> [Requirement]
In the passage on judicial titles, repeat the stretch from "The Judiciary of England and Wales contains" through "post-nominal letters KC.", swapping "King's Counsel" for "Queen's Counsel".

> [Supplied text]

= Judicial titles in England and Wales =

List of titles given to members of the Judiciary of England and Wales

The Judiciary of England and Wales contains many levels, based on the court in which the judge sits. Titles are given to judges relating to their position and, in the case of knighthoods and peerages, this includes the positions they had previously held. Retired judges that sit in any court use their full name with their titles added (such as Sir or Dame, or post-nominal KC). Members or former members of the higher judiciary who are King's Counsel do not use the post-nominal letters KC.

Due to the various honours bestowed on members of the judiciary and traditions associated with the varying levels, their personal titles and forms of address often change as they progress in a judicial career.

> [Material shown]
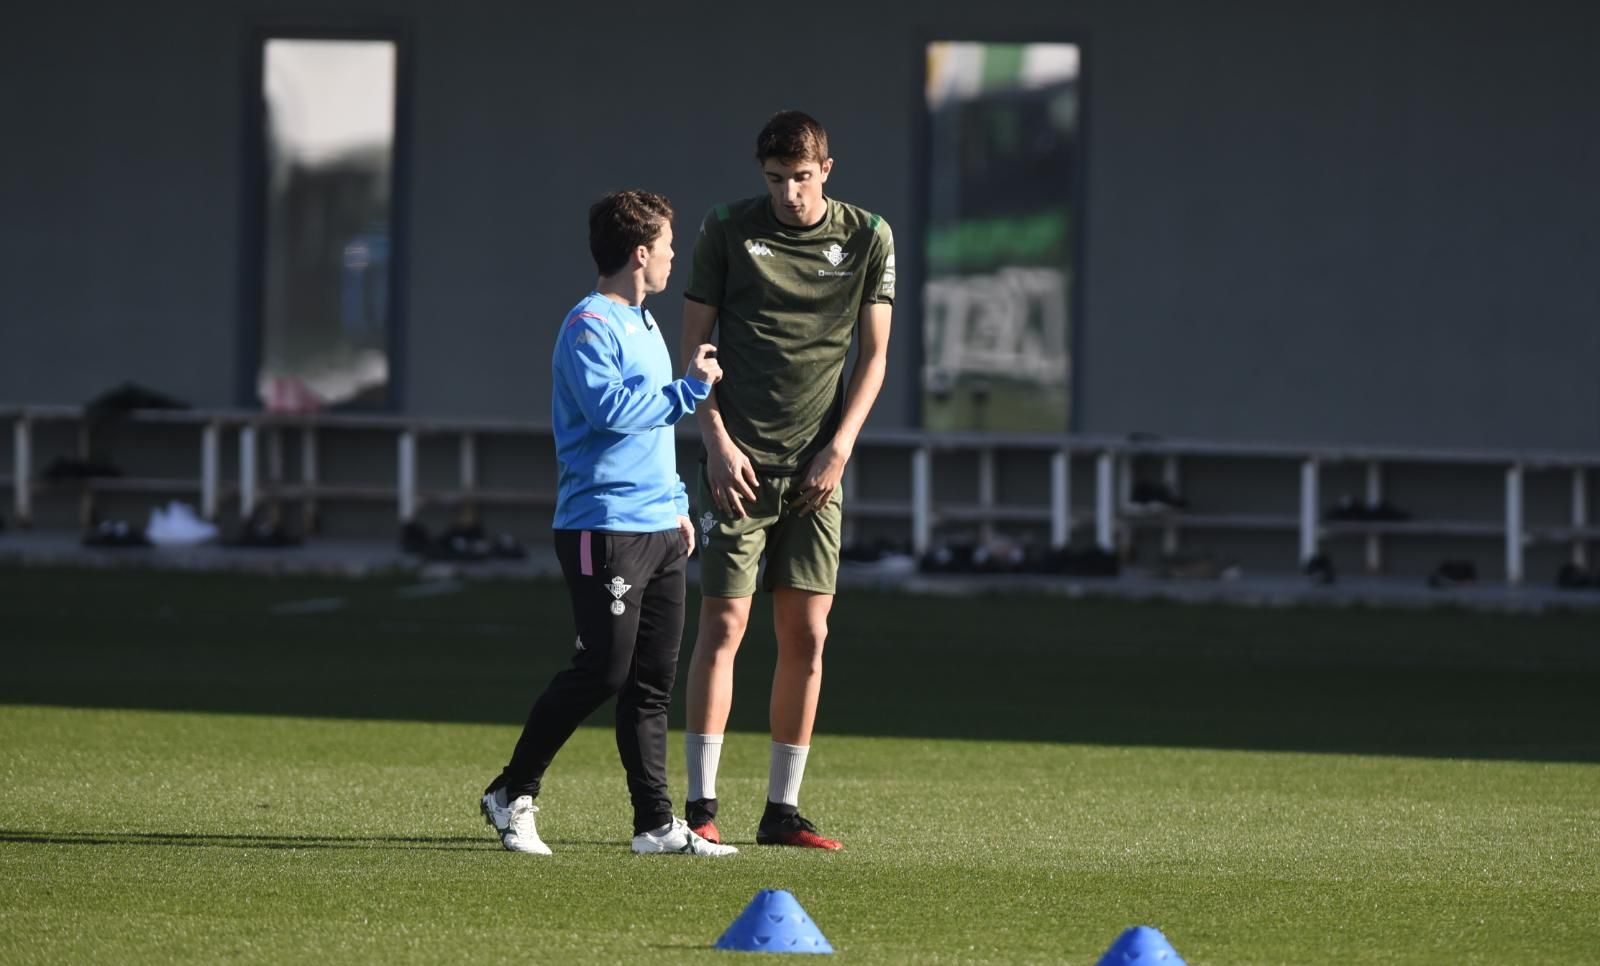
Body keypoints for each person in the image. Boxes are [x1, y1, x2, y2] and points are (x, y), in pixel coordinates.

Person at [480, 189, 735, 857]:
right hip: (603, 526)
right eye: (668, 246)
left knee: (653, 681)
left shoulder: (646, 323)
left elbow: (653, 439)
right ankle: (512, 792)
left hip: (659, 528)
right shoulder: (587, 326)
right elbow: (613, 413)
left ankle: (654, 825)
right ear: (640, 253)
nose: (675, 257)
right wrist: (689, 390)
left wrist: (679, 504)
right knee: (603, 671)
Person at [680, 111, 895, 850]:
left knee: (807, 634)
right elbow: (695, 347)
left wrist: (840, 447)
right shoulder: (726, 229)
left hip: (815, 471)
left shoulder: (869, 235)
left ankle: (782, 811)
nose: (790, 194)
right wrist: (712, 441)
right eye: (776, 180)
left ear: (826, 170)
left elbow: (873, 359)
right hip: (735, 464)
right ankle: (700, 807)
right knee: (725, 626)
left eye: (802, 178)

> [Task result]
The Judiciary of England and Wales contains many levels, based on the court in which the judge sits. Titles are given to judges relating to their position and, in the case of knighthoods and peerages, this includes the positions they had previously held. Retired judges that sit in any court use their full name with their titles added (such as Sir or Dame, or post-nominal KC). Members or former members of the higher judiciary who are Queen's Counsel do not use the post-nominal letters KC.